◆ Exercise description:
Print the lines below again without any change, from the line with "name author: (Poepp." up to and including the line with "genus: Crataegus".

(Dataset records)

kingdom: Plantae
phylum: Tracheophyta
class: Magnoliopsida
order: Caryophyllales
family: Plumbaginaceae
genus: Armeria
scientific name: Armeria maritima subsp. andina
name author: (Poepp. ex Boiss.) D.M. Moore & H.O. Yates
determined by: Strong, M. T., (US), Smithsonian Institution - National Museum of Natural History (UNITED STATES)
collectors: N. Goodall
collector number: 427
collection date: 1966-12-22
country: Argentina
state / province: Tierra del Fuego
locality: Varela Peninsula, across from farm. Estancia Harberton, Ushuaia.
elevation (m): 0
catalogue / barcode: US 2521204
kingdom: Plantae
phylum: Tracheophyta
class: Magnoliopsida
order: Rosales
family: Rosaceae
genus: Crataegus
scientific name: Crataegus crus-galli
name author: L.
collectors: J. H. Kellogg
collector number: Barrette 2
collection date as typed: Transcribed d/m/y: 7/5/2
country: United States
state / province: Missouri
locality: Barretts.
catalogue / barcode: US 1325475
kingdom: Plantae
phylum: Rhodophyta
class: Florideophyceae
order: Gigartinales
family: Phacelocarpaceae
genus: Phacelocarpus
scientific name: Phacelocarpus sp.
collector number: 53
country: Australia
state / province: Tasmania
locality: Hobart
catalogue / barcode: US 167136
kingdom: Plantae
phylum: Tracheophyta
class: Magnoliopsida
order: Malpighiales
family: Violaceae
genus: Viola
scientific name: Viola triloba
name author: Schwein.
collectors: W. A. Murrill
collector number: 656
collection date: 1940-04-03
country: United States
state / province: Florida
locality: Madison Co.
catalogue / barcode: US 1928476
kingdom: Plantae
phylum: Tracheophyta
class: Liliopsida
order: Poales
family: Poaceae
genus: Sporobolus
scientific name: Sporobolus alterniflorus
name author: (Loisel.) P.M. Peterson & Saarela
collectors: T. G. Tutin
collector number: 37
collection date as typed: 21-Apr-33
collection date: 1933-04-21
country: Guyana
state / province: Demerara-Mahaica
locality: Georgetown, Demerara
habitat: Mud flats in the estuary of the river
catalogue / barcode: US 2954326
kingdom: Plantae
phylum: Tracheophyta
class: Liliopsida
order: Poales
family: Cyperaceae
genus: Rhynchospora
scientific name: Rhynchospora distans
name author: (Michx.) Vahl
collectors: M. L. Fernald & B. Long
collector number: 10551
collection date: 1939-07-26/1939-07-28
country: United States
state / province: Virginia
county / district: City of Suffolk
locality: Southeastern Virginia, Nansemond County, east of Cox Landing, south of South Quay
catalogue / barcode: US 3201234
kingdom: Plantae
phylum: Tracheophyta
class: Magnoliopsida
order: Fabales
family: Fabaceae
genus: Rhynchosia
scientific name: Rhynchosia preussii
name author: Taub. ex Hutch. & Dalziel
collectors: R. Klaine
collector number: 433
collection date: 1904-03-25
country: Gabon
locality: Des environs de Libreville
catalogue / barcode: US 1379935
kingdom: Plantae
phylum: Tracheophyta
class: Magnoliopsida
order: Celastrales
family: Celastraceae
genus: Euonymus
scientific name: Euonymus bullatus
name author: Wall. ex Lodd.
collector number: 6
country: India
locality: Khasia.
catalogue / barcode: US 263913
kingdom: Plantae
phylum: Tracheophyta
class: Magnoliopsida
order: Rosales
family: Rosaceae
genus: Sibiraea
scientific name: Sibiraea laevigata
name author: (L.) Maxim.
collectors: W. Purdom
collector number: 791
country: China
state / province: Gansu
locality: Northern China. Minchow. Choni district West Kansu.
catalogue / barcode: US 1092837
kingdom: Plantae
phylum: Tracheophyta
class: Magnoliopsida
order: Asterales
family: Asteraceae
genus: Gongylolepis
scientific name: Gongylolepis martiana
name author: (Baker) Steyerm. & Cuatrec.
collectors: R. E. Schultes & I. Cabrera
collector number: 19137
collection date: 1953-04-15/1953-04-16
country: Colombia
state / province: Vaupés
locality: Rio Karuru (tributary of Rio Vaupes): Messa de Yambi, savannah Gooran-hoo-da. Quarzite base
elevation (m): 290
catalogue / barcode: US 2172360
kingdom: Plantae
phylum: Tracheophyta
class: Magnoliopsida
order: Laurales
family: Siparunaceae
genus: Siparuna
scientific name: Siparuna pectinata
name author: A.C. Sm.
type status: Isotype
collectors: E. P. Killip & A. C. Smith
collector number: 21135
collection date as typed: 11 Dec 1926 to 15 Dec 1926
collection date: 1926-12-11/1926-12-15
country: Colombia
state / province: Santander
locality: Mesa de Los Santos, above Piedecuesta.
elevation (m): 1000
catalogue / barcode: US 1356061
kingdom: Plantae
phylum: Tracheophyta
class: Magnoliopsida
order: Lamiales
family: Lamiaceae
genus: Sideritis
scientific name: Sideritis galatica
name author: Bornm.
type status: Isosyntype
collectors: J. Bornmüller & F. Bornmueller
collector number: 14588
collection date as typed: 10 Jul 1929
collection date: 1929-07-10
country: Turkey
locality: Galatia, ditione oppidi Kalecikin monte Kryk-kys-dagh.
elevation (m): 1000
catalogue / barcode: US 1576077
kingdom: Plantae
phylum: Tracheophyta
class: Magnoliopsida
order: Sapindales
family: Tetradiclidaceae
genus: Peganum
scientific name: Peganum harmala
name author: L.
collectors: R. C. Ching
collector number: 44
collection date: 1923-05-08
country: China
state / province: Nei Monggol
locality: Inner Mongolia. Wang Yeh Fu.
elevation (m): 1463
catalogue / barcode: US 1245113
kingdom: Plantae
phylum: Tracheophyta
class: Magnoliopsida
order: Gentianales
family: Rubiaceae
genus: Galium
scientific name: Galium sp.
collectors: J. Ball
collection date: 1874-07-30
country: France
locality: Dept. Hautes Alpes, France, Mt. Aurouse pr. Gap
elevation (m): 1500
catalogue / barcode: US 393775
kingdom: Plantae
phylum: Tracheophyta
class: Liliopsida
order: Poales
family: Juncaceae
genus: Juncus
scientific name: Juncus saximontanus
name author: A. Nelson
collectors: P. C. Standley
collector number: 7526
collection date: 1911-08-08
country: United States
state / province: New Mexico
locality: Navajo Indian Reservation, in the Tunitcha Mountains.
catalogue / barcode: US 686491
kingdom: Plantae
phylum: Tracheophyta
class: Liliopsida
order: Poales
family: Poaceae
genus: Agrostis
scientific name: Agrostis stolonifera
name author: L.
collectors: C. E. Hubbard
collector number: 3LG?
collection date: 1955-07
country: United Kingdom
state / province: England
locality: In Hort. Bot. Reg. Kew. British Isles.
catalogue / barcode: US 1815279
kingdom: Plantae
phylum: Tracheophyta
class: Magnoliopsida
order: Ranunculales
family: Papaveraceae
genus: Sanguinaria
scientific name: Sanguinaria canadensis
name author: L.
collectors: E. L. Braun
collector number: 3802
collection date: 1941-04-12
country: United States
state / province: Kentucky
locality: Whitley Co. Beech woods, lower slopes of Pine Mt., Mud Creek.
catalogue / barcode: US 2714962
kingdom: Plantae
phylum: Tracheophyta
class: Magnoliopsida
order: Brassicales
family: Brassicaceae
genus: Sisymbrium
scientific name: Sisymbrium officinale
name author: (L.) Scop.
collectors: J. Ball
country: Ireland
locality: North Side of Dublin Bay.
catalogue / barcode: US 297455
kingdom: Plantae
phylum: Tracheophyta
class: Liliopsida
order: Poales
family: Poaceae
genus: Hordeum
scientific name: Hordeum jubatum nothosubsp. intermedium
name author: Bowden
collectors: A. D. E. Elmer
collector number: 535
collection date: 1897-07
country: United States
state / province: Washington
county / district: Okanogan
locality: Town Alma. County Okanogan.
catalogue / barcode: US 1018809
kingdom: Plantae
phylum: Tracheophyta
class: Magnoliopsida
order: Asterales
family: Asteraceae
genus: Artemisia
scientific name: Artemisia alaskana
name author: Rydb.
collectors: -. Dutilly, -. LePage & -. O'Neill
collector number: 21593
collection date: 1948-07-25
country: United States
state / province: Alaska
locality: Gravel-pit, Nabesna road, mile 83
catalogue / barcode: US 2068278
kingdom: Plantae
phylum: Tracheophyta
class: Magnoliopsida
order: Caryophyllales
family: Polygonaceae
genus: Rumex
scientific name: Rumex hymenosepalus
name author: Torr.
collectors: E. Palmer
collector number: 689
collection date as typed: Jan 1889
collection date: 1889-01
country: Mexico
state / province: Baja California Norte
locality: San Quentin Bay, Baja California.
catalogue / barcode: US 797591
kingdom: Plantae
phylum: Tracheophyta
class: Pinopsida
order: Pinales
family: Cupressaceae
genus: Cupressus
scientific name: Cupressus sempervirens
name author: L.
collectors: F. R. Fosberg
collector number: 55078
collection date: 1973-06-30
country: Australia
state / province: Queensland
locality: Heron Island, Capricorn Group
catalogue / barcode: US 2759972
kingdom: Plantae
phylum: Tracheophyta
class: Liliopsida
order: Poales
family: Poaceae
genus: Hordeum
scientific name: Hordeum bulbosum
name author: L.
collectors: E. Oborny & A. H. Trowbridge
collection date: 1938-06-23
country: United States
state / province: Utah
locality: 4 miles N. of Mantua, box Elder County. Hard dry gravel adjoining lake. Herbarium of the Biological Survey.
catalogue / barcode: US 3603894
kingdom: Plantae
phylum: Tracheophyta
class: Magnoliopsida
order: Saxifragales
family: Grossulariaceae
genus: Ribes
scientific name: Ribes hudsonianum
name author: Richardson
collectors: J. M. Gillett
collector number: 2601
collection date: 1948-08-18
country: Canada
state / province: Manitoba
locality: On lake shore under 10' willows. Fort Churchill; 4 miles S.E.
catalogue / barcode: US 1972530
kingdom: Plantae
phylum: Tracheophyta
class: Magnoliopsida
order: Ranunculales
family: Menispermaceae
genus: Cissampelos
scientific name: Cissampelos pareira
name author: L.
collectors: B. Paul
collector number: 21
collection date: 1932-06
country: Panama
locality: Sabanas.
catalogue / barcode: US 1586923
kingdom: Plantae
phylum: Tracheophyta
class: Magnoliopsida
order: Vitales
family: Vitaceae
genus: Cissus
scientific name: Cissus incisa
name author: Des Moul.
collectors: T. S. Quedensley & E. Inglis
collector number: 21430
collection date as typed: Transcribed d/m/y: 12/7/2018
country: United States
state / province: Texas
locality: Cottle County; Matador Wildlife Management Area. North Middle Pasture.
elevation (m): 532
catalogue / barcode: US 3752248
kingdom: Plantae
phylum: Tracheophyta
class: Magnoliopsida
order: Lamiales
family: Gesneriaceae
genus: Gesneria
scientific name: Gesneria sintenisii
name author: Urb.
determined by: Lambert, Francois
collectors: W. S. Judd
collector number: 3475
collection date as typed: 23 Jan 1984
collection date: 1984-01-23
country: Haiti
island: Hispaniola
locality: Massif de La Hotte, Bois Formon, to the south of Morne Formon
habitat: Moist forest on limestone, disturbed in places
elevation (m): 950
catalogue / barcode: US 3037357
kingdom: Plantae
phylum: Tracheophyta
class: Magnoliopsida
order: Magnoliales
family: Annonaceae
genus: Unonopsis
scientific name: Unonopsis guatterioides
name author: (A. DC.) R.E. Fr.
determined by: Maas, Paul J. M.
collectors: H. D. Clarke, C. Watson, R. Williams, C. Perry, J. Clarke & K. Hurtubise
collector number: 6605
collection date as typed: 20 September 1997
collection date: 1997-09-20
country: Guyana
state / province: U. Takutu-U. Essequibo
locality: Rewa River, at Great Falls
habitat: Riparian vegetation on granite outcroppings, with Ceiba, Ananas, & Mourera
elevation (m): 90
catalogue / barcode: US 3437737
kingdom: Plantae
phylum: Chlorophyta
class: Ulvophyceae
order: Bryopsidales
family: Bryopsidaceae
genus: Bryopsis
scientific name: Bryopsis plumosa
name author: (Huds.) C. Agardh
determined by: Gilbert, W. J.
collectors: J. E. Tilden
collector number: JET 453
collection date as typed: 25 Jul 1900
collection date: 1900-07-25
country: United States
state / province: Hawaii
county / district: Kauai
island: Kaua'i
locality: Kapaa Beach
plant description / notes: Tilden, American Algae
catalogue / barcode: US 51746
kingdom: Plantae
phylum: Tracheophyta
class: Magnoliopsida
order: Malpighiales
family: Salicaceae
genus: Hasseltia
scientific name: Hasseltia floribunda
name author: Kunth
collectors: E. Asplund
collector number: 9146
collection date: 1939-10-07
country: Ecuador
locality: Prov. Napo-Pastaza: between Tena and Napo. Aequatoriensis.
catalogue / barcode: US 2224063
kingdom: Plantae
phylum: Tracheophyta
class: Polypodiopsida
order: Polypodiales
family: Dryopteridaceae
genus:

◆ Result:
name author: (Poepp. ex Boiss.) D.M. Moore & H.O. Yates
determined by: Strong, M. T., (US), Smithsonian Institution - National Museum of Natural History (UNITED STATES)
collectors: N. Goodall
collector number: 427
collection date: 1966-12-22
country: Argentina
state / province: Tierra del Fuego
locality: Varela Peninsula, across from farm. Estancia Harberton, Ushuaia.
elevation (m): 0
catalogue / barcode: US 2521204
kingdom: Plantae
phylum: Tracheophyta
class: Magnoliopsida
order: Rosales
family: Rosaceae
genus: Crataegus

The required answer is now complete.